GOAL OF THE EXERCISE: Copy the entries below exactly. Images do not belong in the copy.

Saved data entries
=== Begin Enclosure ===

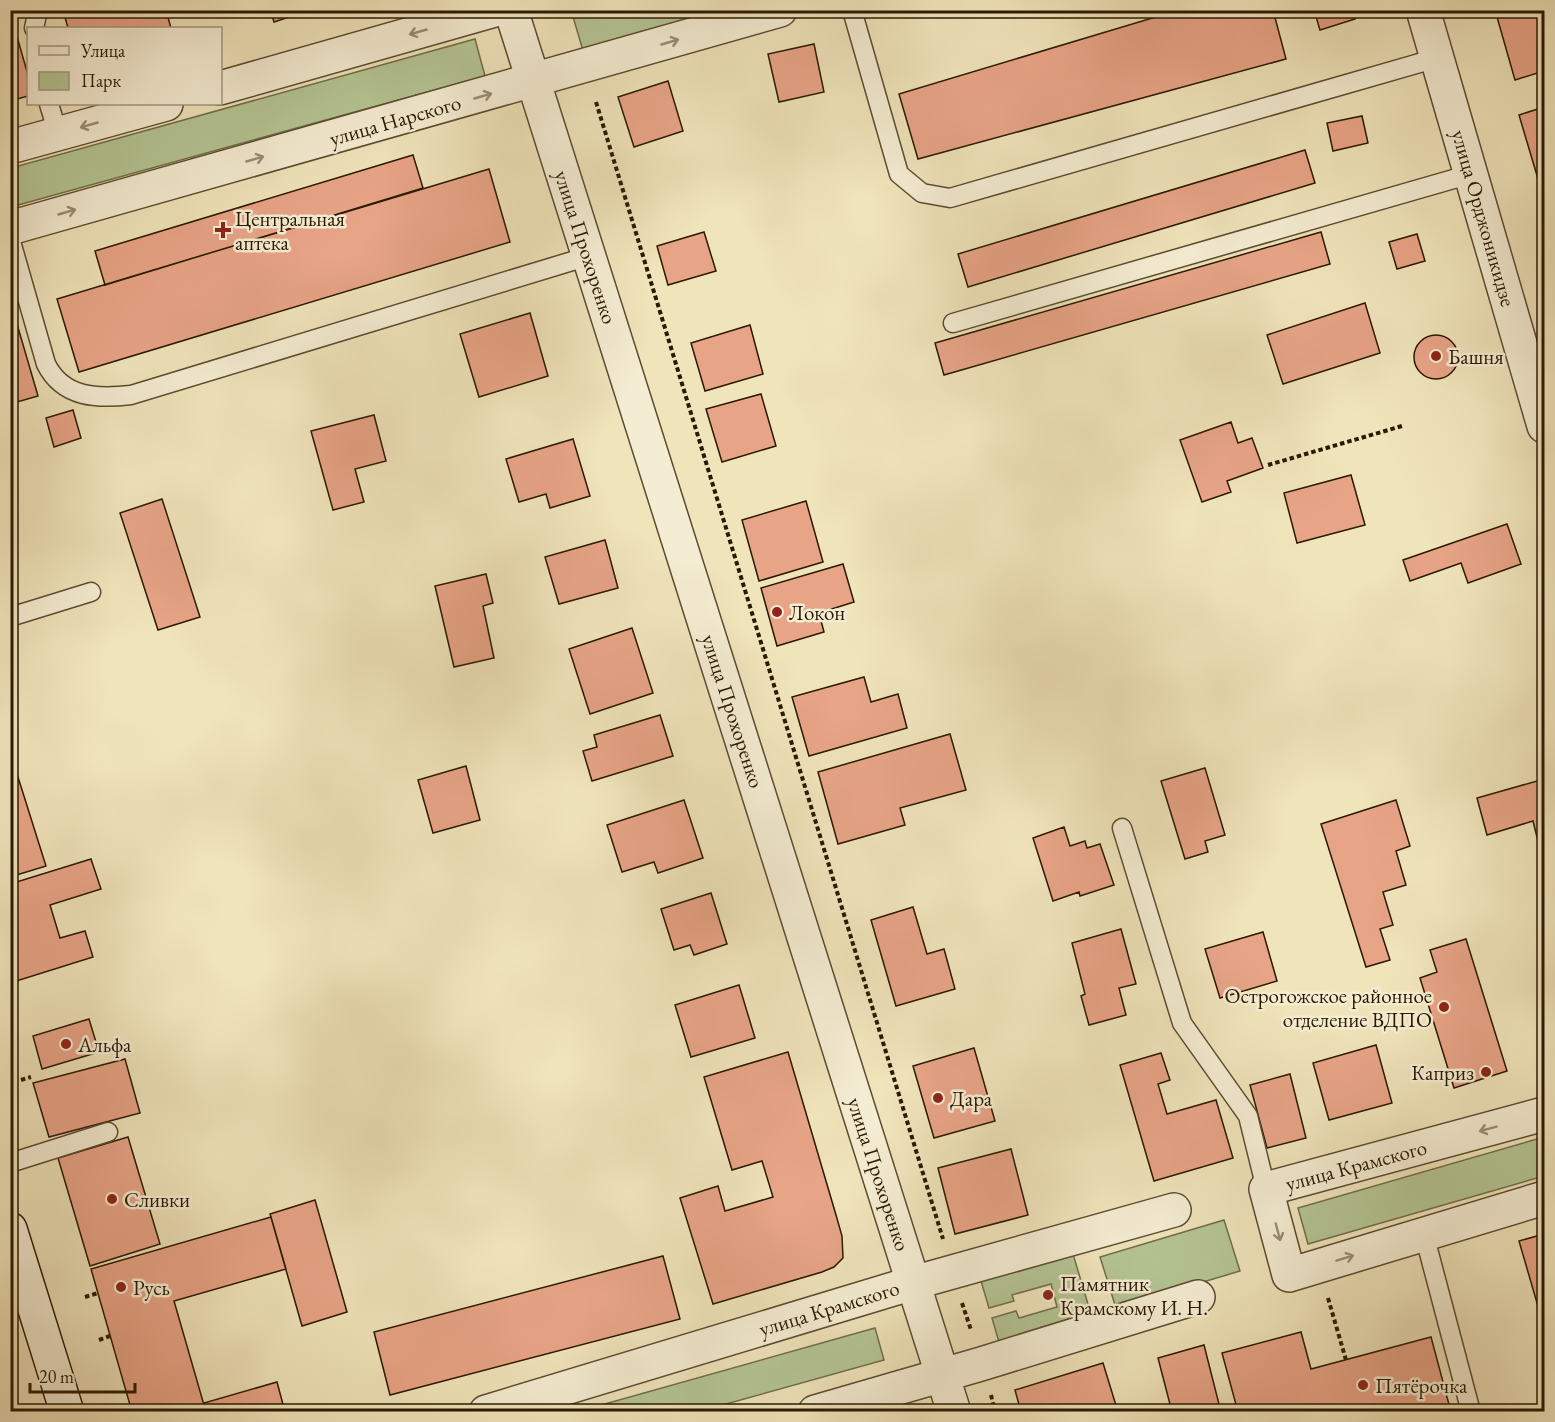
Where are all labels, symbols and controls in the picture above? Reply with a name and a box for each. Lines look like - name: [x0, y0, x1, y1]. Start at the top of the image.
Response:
- legend: [27, 27, 222, 105]
- one-way arrow: [409, 27, 428, 38]
- one-way arrow: [660, 36, 679, 47]
- text: Улица: [80, 39, 126, 62]
- text: Парк: [81, 69, 121, 92]
- street label: улица Нарского: [326, 88, 464, 152]
- one-way arrow: [473, 89, 492, 101]
- one-way arrow: [80, 120, 99, 131]
- street label: улица Орджоникидзе: [1446, 126, 1522, 310]
- one-way arrow: [245, 153, 264, 165]
- street label: улица Прохоренко: [548, 167, 624, 327]
- place label: Центральная аптека: [235, 205, 345, 256]
- one-way arrow: [57, 206, 76, 217]
- marker: Центральная аптека: [216, 223, 230, 237]
- place label: Башня: [1448, 343, 1504, 370]
- marker: Башня: [1429, 349, 1443, 363]
- place label: Локон: [789, 599, 845, 626]
- marker: Локон: [770, 605, 784, 619]
- street label: улица Прохоренко: [695, 631, 771, 791]
- place label: Острогожское районное отделение ВДПО: [1224, 982, 1432, 1033]
- marker: Острогожское районное отделение ВДПО: [1437, 1000, 1451, 1014]
- place label: Альфа: [77, 1031, 132, 1058]
- marker: Альфа: [59, 1037, 73, 1051]
- place label: Каприз: [1411, 1059, 1474, 1086]
- marker: Каприз: [1479, 1065, 1493, 1079]
- place label: Дара: [950, 1085, 993, 1112]
- marker: Дара: [931, 1091, 945, 1105]
- street label: улица Прохоренко: [841, 1094, 917, 1254]
- one-way arrow: [1479, 1124, 1498, 1135]
- street label: улица Крамского: [1282, 1133, 1430, 1197]
- place label: Сливки: [124, 1186, 190, 1213]
- marker: Сливки: [105, 1192, 119, 1206]
- one-way arrow: [1273, 1222, 1284, 1241]
- one-way arrow: [1335, 1252, 1354, 1263]
- place label: Памятник Крамскому И. Н.: [1060, 1270, 1208, 1321]
- place label: Русь: [133, 1274, 170, 1301]
- street label: улица Крамского: [756, 1274, 902, 1342]
- marker: Русь: [114, 1280, 128, 1294]
- marker: Памятник Крамскому И. Н.: [1041, 1288, 1055, 1302]
- scale bar: [30, 1356, 135, 1394]
- text: 20 m: [39, 1365, 74, 1388]
- place label: Пятёрочка: [1375, 1372, 1468, 1399]
- marker: Пятёрочка: [1356, 1378, 1370, 1392]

=== End Enclosure ===

RESPONSE AREA:
Where are all labels, symbols and controls in the picture above? Reply with a name and a box for each. Lines look like - name: [x0, y0, x1, y1]. Start at the top of the image.
Response:
- legend: [27, 27, 222, 105]
- one-way arrow: [409, 27, 428, 38]
- one-way arrow: [660, 36, 679, 47]
- text: Улица: [80, 39, 126, 62]
- text: Парк: [81, 69, 121, 92]
- street label: улица Нарского: [326, 88, 464, 152]
- one-way arrow: [473, 89, 492, 101]
- one-way arrow: [80, 120, 99, 131]
- street label: улица Орджоникидзе: [1446, 126, 1522, 310]
- one-way arrow: [245, 153, 264, 165]
- street label: улица Прохоренко: [548, 167, 624, 327]
- place label: Центральная аптека: [235, 205, 345, 256]
- one-way arrow: [57, 206, 76, 217]
- marker: Центральная аптека: [216, 223, 230, 237]
- place label: Башня: [1448, 343, 1504, 370]
- marker: Башня: [1429, 349, 1443, 363]
- place label: Локон: [789, 599, 845, 626]
- marker: Локон: [770, 605, 784, 619]
- street label: улица Прохоренко: [695, 631, 771, 791]
- place label: Острогожское районное отделение ВДПО: [1224, 982, 1432, 1033]
- marker: Острогожское районное отделение ВДПО: [1437, 1000, 1451, 1014]
- place label: Альфа: [77, 1031, 132, 1058]
- marker: Альфа: [59, 1037, 73, 1051]
- place label: Каприз: [1411, 1059, 1474, 1086]
- marker: Каприз: [1479, 1065, 1493, 1079]
- place label: Дара: [950, 1085, 993, 1112]
- marker: Дара: [931, 1091, 945, 1105]
- street label: улица Прохоренко: [841, 1094, 917, 1254]
- one-way arrow: [1479, 1124, 1498, 1135]
- street label: улица Крамского: [1282, 1133, 1430, 1197]
- place label: Сливки: [124, 1186, 190, 1213]
- marker: Сливки: [105, 1192, 119, 1206]
- one-way arrow: [1273, 1222, 1284, 1241]
- one-way arrow: [1335, 1252, 1354, 1263]
- place label: Памятник Крамскому И. Н.: [1060, 1270, 1208, 1321]
- place label: Русь: [133, 1274, 170, 1301]
- street label: улица Крамского: [756, 1274, 902, 1342]
- marker: Русь: [114, 1280, 128, 1294]
- marker: Памятник Крамскому И. Н.: [1041, 1288, 1055, 1302]
- scale bar: [30, 1356, 135, 1394]
- text: 20 m: [39, 1365, 74, 1388]
- place label: Пятёрочка: [1375, 1372, 1468, 1399]
- marker: Пятёрочка: [1356, 1378, 1370, 1392]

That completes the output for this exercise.